“It’s time to put our shoes on, hon.”
“You have two minutes to put those shoes on.”
“Put those shoes on RIGHT NOW!”
This kind of nagging happens daily, since my adorable daughter, Maytal, morphed into a headstrong “threenager.” I can ask, cajole, instruct and, yes, even bribe (at my weakest moments!), but getting her to listen the first time seems near impossible.
If you’re the parent of a preschooler, you can probably relate. “It can be really frustrating,” says Jennifer Gale, mom to Cameron, 5, and Liam, 3, in Calgary. “Some-times when we need to interrupt Liam’s playtime to clean up, he’ll just not respond. He’ll just give us this pouty look.”
Tuning out is common among preschoolers, says Julie Romanowski, a Vancouver parenting coach. But when your kid is silent and inattentive, they’re actually speaking volumes. “People say, ‘My kids don’t listen,’ but in my experience, they are listening—they just don’t always care about what’s being said.”
So how do you get a preoccupied preschooler to give a hoot when you’re speaking? Here are some tactics that should help.
Make a connection
Making face-to-face contact can work wonders in helping kids understand what you’re asking and why. Instead of shouting orders from another room, come into your child’s space and get interested in what they’re doing. Play with them briefly before sliding in a request. “Kids of this age group tend to want something in return for listening. And what they usually crave is the connection with their parents,” says Romanowski.
Toronto dad Fred Espina looks his three-year-old daughter, Penny, straight in the eyes when he wants her to listen. “She hates it if we try to take her out of what she’s doing,” he says. “But when we make eye contact, she knows I’m being serious.”
Age-by-age guide to getting your kid to talk to you Give choices
Parents can get stuck in a my-way-or-the-highway mentality, but offering choices that lead your kids to your desired outcome can help them feel empowered. “If you want your child to get dressed, you can show them a purple dress or a pink dress, and have them pick their favourite one,” says Romanowski. It’s a tactic Jennifer and her husband have used with success. If, for example, her sons are playing a game that could become dangerous (such as sparring with sticks in the backyard), Jennifer suggests an alternative activity, like drawing with the sticks in the sandbox or making them into sandcastle flags. “If option A isn’t working, we will offer option B or C to help them see it’s not all or nothing,” she says.
Check your expectations
As adults, we’ve learned to expect fast results whenever we ask for something. Preschoolers don’t work that way, however. “If kids could listen to us the way our co-workers do, that would be terrific,” says Romanowski. “But we have to shelve that expectation and realize they are still learning communication skills and need our guidance to make them stronger.”

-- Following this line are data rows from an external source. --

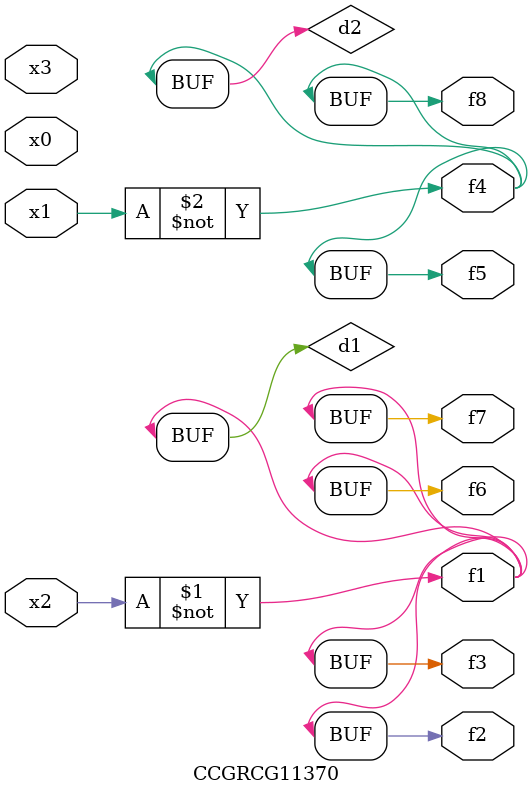
<source format=v>
module CCGRCG11370(
	input x0, x1, x2, x3,
	output f1, f2, f3, f4, f5, f6, f7, f8
);

	wire d1, d2;

	xnor (d1, x2);
	not (d2, x1);
	assign f1 = d1;
	assign f2 = d1;
	assign f3 = d1;
	assign f4 = d2;
	assign f5 = d2;
	assign f6 = d1;
	assign f7 = d1;
	assign f8 = d2;
endmodule

</source>
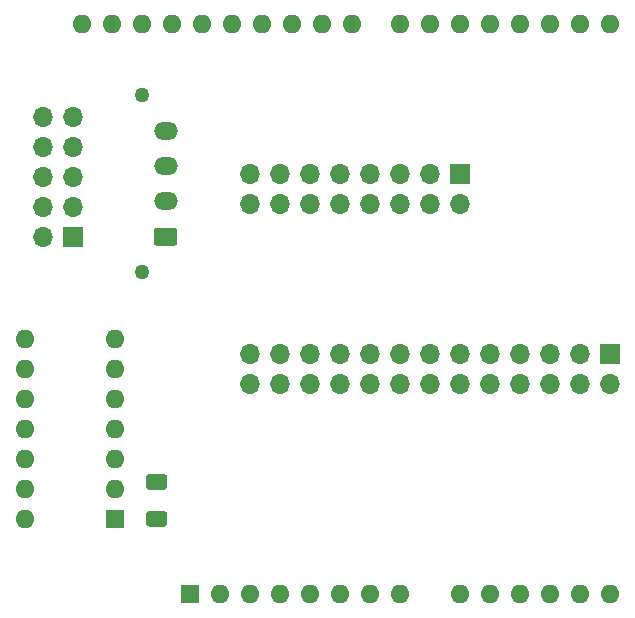
<source format=gbr>
%TF.GenerationSoftware,KiCad,Pcbnew,(5.1.8)-1*%
%TF.CreationDate,2021-08-01T10:57:51-04:00*%
%TF.ProjectId,p3_dx robot controller,70335f64-7820-4726-9f62-6f7420636f6e,rev?*%
%TF.SameCoordinates,Original*%
%TF.FileFunction,Soldermask,Bot*%
%TF.FilePolarity,Negative*%
%FSLAX46Y46*%
G04 Gerber Fmt 4.6, Leading zero omitted, Abs format (unit mm)*
G04 Created by KiCad (PCBNEW (5.1.8)-1) date 2021-08-01 10:57:51*
%MOMM*%
%LPD*%
G01*
G04 APERTURE LIST*
%ADD10O,1.600000X1.600000*%
%ADD11R,1.600000X1.600000*%
%ADD12C,1.270000*%
%ADD13O,2.020000X1.500000*%
%ADD14R,1.700000X1.700000*%
%ADD15O,1.700000X1.700000*%
G04 APERTURE END LIST*
D10*
%TO.C,A1*%
X50800000Y-2540000D03*
X53340000Y-2540000D03*
X13720000Y-2540000D03*
X53340000Y-50800000D03*
X16260000Y-2540000D03*
X50800000Y-50800000D03*
X18800000Y-2540000D03*
X48260000Y-50800000D03*
X21340000Y-2540000D03*
X45720000Y-50800000D03*
X23880000Y-2540000D03*
X43180000Y-50800000D03*
X26420000Y-2540000D03*
X40640000Y-50800000D03*
X28960000Y-2540000D03*
X35560000Y-50800000D03*
X31500000Y-2540000D03*
X33020000Y-50800000D03*
X35560000Y-2540000D03*
X30480000Y-50800000D03*
X38100000Y-2540000D03*
X27940000Y-50800000D03*
X40640000Y-2540000D03*
X25400000Y-50800000D03*
X43180000Y-2540000D03*
X22860000Y-50800000D03*
X45720000Y-2540000D03*
X20320000Y-50800000D03*
X48260000Y-2540000D03*
D11*
X17780000Y-50800000D03*
D10*
X11180000Y-2540000D03*
X8640000Y-2540000D03*
%TD*%
%TO.C,C1*%
G36*
G01*
X14335999Y-40662500D02*
X15636001Y-40662500D01*
G75*
G02*
X15886000Y-40912499I0J-249999D01*
G01*
X15886000Y-41737501D01*
G75*
G02*
X15636001Y-41987500I-249999J0D01*
G01*
X14335999Y-41987500D01*
G75*
G02*
X14086000Y-41737501I0J249999D01*
G01*
X14086000Y-40912499D01*
G75*
G02*
X14335999Y-40662500I249999J0D01*
G01*
G37*
G36*
G01*
X14335999Y-43787500D02*
X15636001Y-43787500D01*
G75*
G02*
X15886000Y-44037499I0J-249999D01*
G01*
X15886000Y-44862501D01*
G75*
G02*
X15636001Y-45112500I-249999J0D01*
G01*
X14335999Y-45112500D01*
G75*
G02*
X14086000Y-44862501I0J249999D01*
G01*
X14086000Y-44037499D01*
G75*
G02*
X14335999Y-43787500I249999J0D01*
G01*
G37*
%TD*%
D12*
%TO.C,P1*%
X13788000Y-23574000D03*
X13788000Y-8574000D03*
G36*
G01*
X16508000Y-21324000D02*
X14988000Y-21324000D01*
G75*
G02*
X14738000Y-21074000I0J250000D01*
G01*
X14738000Y-20074000D01*
G75*
G02*
X14988000Y-19824000I250000J0D01*
G01*
X16508000Y-19824000D01*
G75*
G02*
X16758000Y-20074000I0J-250000D01*
G01*
X16758000Y-21074000D01*
G75*
G02*
X16508000Y-21324000I-250000J0D01*
G01*
G37*
D13*
X15748000Y-17574000D03*
X15748000Y-14574000D03*
X15748000Y-11574000D03*
%TD*%
D14*
%TO.C,P2*%
X53340000Y-30480000D03*
D15*
X53340000Y-33020000D03*
X50800000Y-30480000D03*
X50800000Y-33020000D03*
X48260000Y-30480000D03*
X48260000Y-33020000D03*
X45720000Y-30480000D03*
X45720000Y-33020000D03*
X43180000Y-30480000D03*
X43180000Y-33020000D03*
X40640000Y-30480000D03*
X40640000Y-33020000D03*
X38100000Y-30480000D03*
X38100000Y-33020000D03*
X35560000Y-30480000D03*
X35560000Y-33020000D03*
X33020000Y-30480000D03*
X33020000Y-33020000D03*
X30480000Y-30480000D03*
X30480000Y-33020000D03*
X27940000Y-30480000D03*
X27940000Y-33020000D03*
X25400000Y-30480000D03*
X25400000Y-33020000D03*
X22860000Y-30480000D03*
X22860000Y-33020000D03*
%TD*%
D14*
%TO.C,P3*%
X7874000Y-20574000D03*
D15*
X5334000Y-20574000D03*
X7874000Y-18034000D03*
X5334000Y-18034000D03*
X7874000Y-15494000D03*
X5334000Y-15494000D03*
X7874000Y-12954000D03*
X5334000Y-12954000D03*
X7874000Y-10414000D03*
X5334000Y-10414000D03*
%TD*%
D14*
%TO.C,P4*%
X40640000Y-15240000D03*
D15*
X40640000Y-17780000D03*
X38100000Y-15240000D03*
X38100000Y-17780000D03*
X35560000Y-15240000D03*
X35560000Y-17780000D03*
X33020000Y-15240000D03*
X33020000Y-17780000D03*
X30480000Y-15240000D03*
X30480000Y-17780000D03*
X27940000Y-15240000D03*
X27940000Y-17780000D03*
X25400000Y-15240000D03*
X25400000Y-17780000D03*
X22860000Y-15240000D03*
X22860000Y-17780000D03*
%TD*%
D11*
%TO.C,U1*%
X11430000Y-44450000D03*
D10*
X3810000Y-29210000D03*
X11430000Y-41910000D03*
X3810000Y-31750000D03*
X11430000Y-39370000D03*
X3810000Y-34290000D03*
X11430000Y-36830000D03*
X3810000Y-36830000D03*
X11430000Y-34290000D03*
X3810000Y-39370000D03*
X11430000Y-31750000D03*
X3810000Y-41910000D03*
X11430000Y-29210000D03*
X3810000Y-44450000D03*
%TD*%
M02*

</source>
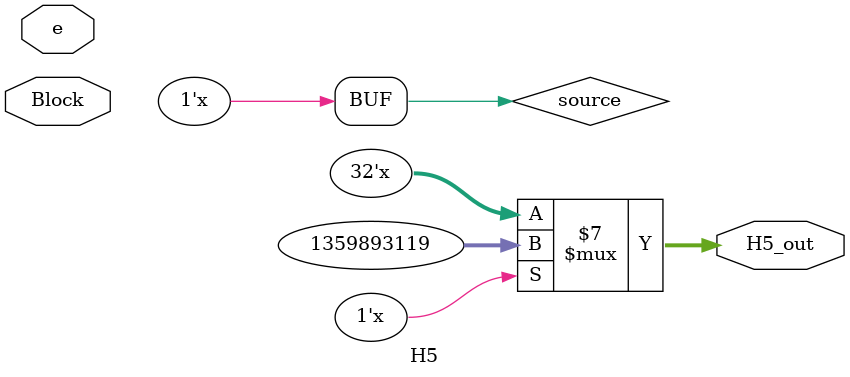
<source format=v>
`timescale 1ns / 1ps
module H5(input Block, input [31:0] e, output reg [31:0] H5_out );

reg source; 
initial
begin
	source = 1;
//	H2_out = 32'hbb67ae85;
end

always @ (Block)
begin
	source = ~source;
	if (source == 0)			begin
			H5_out = 32'h510e527f;
		end
	else
		begin
			H5_out = e + H5_out;
		end
		
end

endmodule

</source>
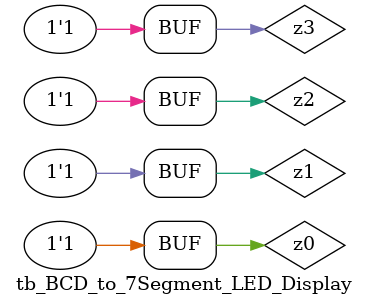
<source format=v>
`timescale 1ns / 1ps

module tb_BCD_to_7Segment_LED_Display;
    // Inputs to be defined as registers
    reg z0,z1,z2,z3;
    // Outputs to be defined as wires
    wire a,b,c,d,e,f,g,dp,an0,an1,an2,an3;
    
    
    // Instantiate the Unit Under Test (UUT)
    // Records what's in the wave form by this format: wire/reg(coressponding name to be displayed on wave form) 
    BCD_to_7Segment_LED_Display_Structural uut (
        .z0(z0),
        .z1(z1),
        .z2(z2),
        .z3(z3),
        .a(a),
        .b(b),
        .c(c),
        .d(d),
        .e(e),
        .f(f),
        .g(g),
        .dp(dp),
        .an0(an0),
        .an1(an1),
        .an2(an2),
        .an3(an3)
        );
        
        // Begin the waveforms
        
        initial begin
        
        // Initialize inputs to 0
        
        $display("TC00");
        z3 = 0;
        z2 = 0;
        z1 = 0;
        z0 = 0;
        #50;
        if({a,b,c,d,e,f,g} != 7'b0000001) $display("Result is wrong");
        
        
        $display("TC01");
        z3 = 0;
        z2 = 0;
        z1 = 0;
        z0 = 1;
        #50;
        if({a,b,c,d,e,f,g} != 7'b1001111) $display("Result is wrong");

        
        $display("TC02");
        z3 = 0;
        z2 = 0;
        z1 = 1;
        z0 = 0;
        #50;
        if({a,b,c,d,e,f,g} != 7'b0010010) $display("Result is wrong");
        
        
        $display("TC03");
        z3 = 0;
        z2 = 0;
        z1 = 1;
        z0 = 1;
        #50;
        if({a,b,c,d,e,f,g} != 7'b0000110) $display("Result is wrong");
        
        $display("TC04");
        z3 = 0;
        z2 = 1;
        z1 = 0;
        z0 = 0;
        #50;
        if({a,b,c,d,e,f,g} != 7'b1001100) $display("Result is wrong");
        
        
        $display("TC05");
        z3 = 0;
        z2 = 1;
        z1 = 0;
        z0 = 1;
        #50;
        if({a,b,c,d,e,f,g} != 7'b0100100) $display("Result is wrong");
        
        
        // ask about how 6 should be displayed
        $display("TC06");
        z3 = 0;
        z2 = 1;
        z1 = 1;
        z0 = 0;
        #50;
        if({a,b,c,d,e,f,g} != 7'b0100000) $display("Result is wrong");
        
       
        $display("TC07");
        z3 = 0;
        z2 = 1;
        z1 = 1;
        z0 = 1;
        #50;
        if({a,b,c,d,e,f,g} != 7'b0001111) $display("Result is wrong");
        
        $display("TC08");
        z3 = 1;
        z2 = 0;
        z1 = 0;
        z0 = 0;
        #50;
        if({a,b,c,d,e,f,g} != 7'b0000000) $display("Result is wrong");
        
        
        // ask how 9 should be displayed
        $display("TC09");
        z3 = 1;
        z2 = 0;
        z1 = 0;
        z0 = 1;
        #50;
        if({a,b,c,d,e,f,g} != 7'b0000100) $display("Result is wrong");
        
        
        $display("TC10");
        z3 = 1;
        z2 = 0;
        z1 = 1;
        z0 = 0;
        #50;
        if({a,b,c,d,e,f,g} != 7'b1111111) $display("Result is wrong");
        
        
        $display("TC11");
        z3 = 1;
        z2 = 0;
        z1 = 1;
        z0 = 1;
        #50;
        if({a,b,c,d,e,f,g} != 7'b1111111) $display("Result is wrong");
        
        
        $display("TC12");
        z3 = 1;
        z2 = 1;
        z1 = 0;
        z0 = 0;
        #50;
        if({a,b,c,d,e,f,g} != 7'b1111111) $display("Result is wrong");
        
        
        $display("TC13");
        z3 = 1;
        z2 = 1;
        z1 = 0;
        z0 = 1;
        #50;
        if({a,b,c,d,e,f,g} != 7'b1111111) $display("Result is wrong");
        
        
        $display("TC14");
        z3 = 1;
        z2 = 1;
        z1 = 1;
        z0 = 0;
        #50;
        if({a,b,c,d,e,f,g} != 7'b1111111) $display("Result is wrong");
        
        $display("TC15");
        z3 = 1;
        z2 = 1;
        z1 = 1;
        z0 = 1;
        #50;
        if({a,b,c,d,e,f,g} != 7'b1111111) $display("Result is wrong");
        
        
        end

endmodule

</source>
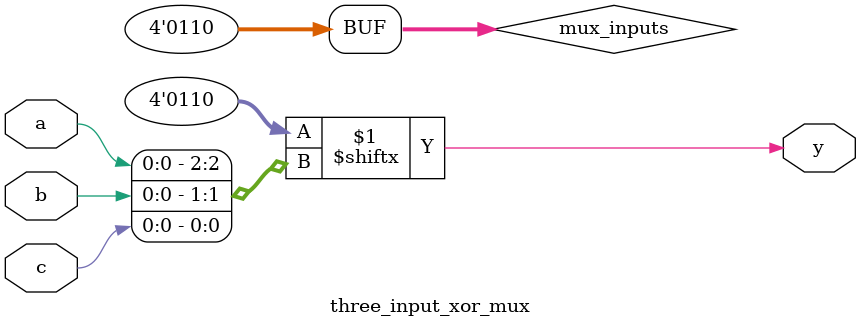
<source format=v>
`timescale 1ns / 1ps

module three_input_xor_mux (
    input wire a,
    input wire b,
    input wire c,
    output wire y
);
    wire [3:0] mux_inputs;
    
    assign mux_inputs[0] = 0;   // 000 -> 0
    assign mux_inputs[1] = 1;   // 001 -> 1
    assign mux_inputs[2] = 1;   // 010 -> 1
    assign mux_inputs[3] = 0;   // 011 -> 0
    assign mux_inputs[4] = 1;   // 100 -> 1
    assign mux_inputs[5] = 0;   // 101 -> 0
    assign mux_inputs[6] = 0;   // 110 -> 0
    assign mux_inputs[7] = 1;   // 111 -> 1

    assign y = mux_inputs[{a, b, c}];
endmodule

</source>
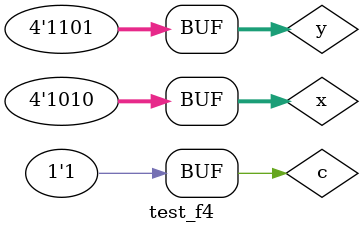
<source format=v>
module op1b (output s, input a, input b, input c); 

wire s1, s2;

and AND1 (s1, ~c, a);
and AND2 (s2, c, b);
or OR1 (s, s1, s2);

endmodule // op1b 

// ------------------------- 
// optador4b 
// ------------------------- 
module op4b (output [3:0] s, input [3:0] a, input [3:0] b,input c); 

op1b OP1 (s[0], a[0], b[0], c);
op1b OP2 (s[1], a[1], b[1], c);
op1b OP3 (s[2], a[2], b[2], c);
op1b OP4 (s[3], a[3], b[3], c);

endmodule // op4b 

// ------------------------- 
// SelI1b 
// ------------------------- 
module selI1b (output s, input a, input c); 

xor XOR1 (s, a, c);
endmodule // selI1b 
 
// ------------------------- 
// SelI4b 
// ------------------------- 
module selI4b (output [3:0] s, input [3:0] a, input c); 

xor XOR0 (s[0], a[0], c);
xor XOR1 (s[1], a[1], c);
xor XOR2 (s[2], a[2], c);
xor XOR3 (s[3], a[3], c);
endmodule // selI4b 

// ------------------------- 
// f4_gate 
// ------------------------- 
module f4 (output [3:0] s,output [3:0] ns,input [3:0] a, input [3:0] b,input c); 

wire [3:0] fioXOR, fioOR, fioOOUT, fioNOUT;

xor XOR1 (fioXOR[0], a[0], b[0]);
xor XOR2 (fioXOR[1], a[1], b[1]);
xor XOR3 (fioXOR[2], a[2], b[2]);
xor XOR4 (fioXOR[3], a[3], b[3]);

or OR1 (fioOR[0], a[0], b[0]);
or OR2 (fioOR[1], a[1], b[1]);
or OR3 (fioOR[2], a[2], b[2]);
or OR4 (fioOR[3], a[3], b[3]);

op4b op1 (s, fioOR, fioXOR, c);

assign ns = ~s;

endmodule // f4 
// ------------------------- 
module test_f4; 
// ------------------------- definir dados 
reg [3:0] x; 
reg [3:0] y; 
reg c;
wire [3:0] z1, z2; 
f4 modulo (z1, z2, x, y, c); 
// ------------------------- parte principal 
initial begin 
$display("Exemplo0034 - Jonatas Sena Ferreira - 427424"); 
$display("Test LU's module"); 
x = 4'b0011; y = 4'b0101; c=0;
// projetar testes do modulo 
#1 $monitor("%3b %3b option: %1b = %3b also %3b",x,y,c,z1,z2); 
#1 c=1;
#1 x = 4'b1010; y = 4'b1100; c=0;
#1 x = 4'b0010; y = 4'b1101; c=1;
#1 x = 4'b1111; y = 4'b1111; c=0;
#1 x = 4'b1111; y = 4'b1111; c=1;
#1 x = 4'b0100; y = 4'b0000; c=0;
#1 x = 4'b0001; y = 4'b0100; c=1;
#1 x = 4'b1010; y = 4'b0101; c=0;
#1 x = 4'b1010; y = 4'b1101; c=1;
end 
endmodule // test_f4 
</source>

Simplifying requests and the language you use to make them can go a long way toward getting your kid’s attention. And as tough as it is to be completely ignored by your offspring, it’s worth taking a few breaths to calm down before continuing negotiations. “If we ask our child to get ready for dinner and the child chooses not to listen, our stress instincts get triggered because they are ignoring us, which we can subconsciously perceive as an emotional threat, and then we tend to react rather than respond,” says Romanowski. “The key here is to be aware of our instincts that have just kicked in and then try to temper that instinctual reaction, which tends to be more negative. Instead, we should respond to the child (which usually is more positive). I call this going the ‘compassionate route,’ and it’s extremely important in order to make that kind of connection with our children.”
When to see a doctor
By the time they reach four years of age, kids should typically be able to answer a variety of questions, tell a short story about their day, talk in sentences with adult-like grammar and hear you when you call from another room. Children who struggle to meet those milestones may be dealing with issues beyond selective listening. “If you call your child’s name and they never respond, or if they don’t startle at loud noises and appear to be relying on visual clues, these could also be signs of a hearing issue,” says Jennifer O’Donnell, chair of the board of directors for Speech-Language & Audiology Canada.
Having trouble following instructions with more than one step, not responding to fun requests (“Come to the kitchen for cookies!”) and having difficulty saying words or combining words could signal issues with speech and language or hearing. If you suspect your child can’t hear or understand you, check in with your doctor or a speech and language pathologist to discuss your concerns.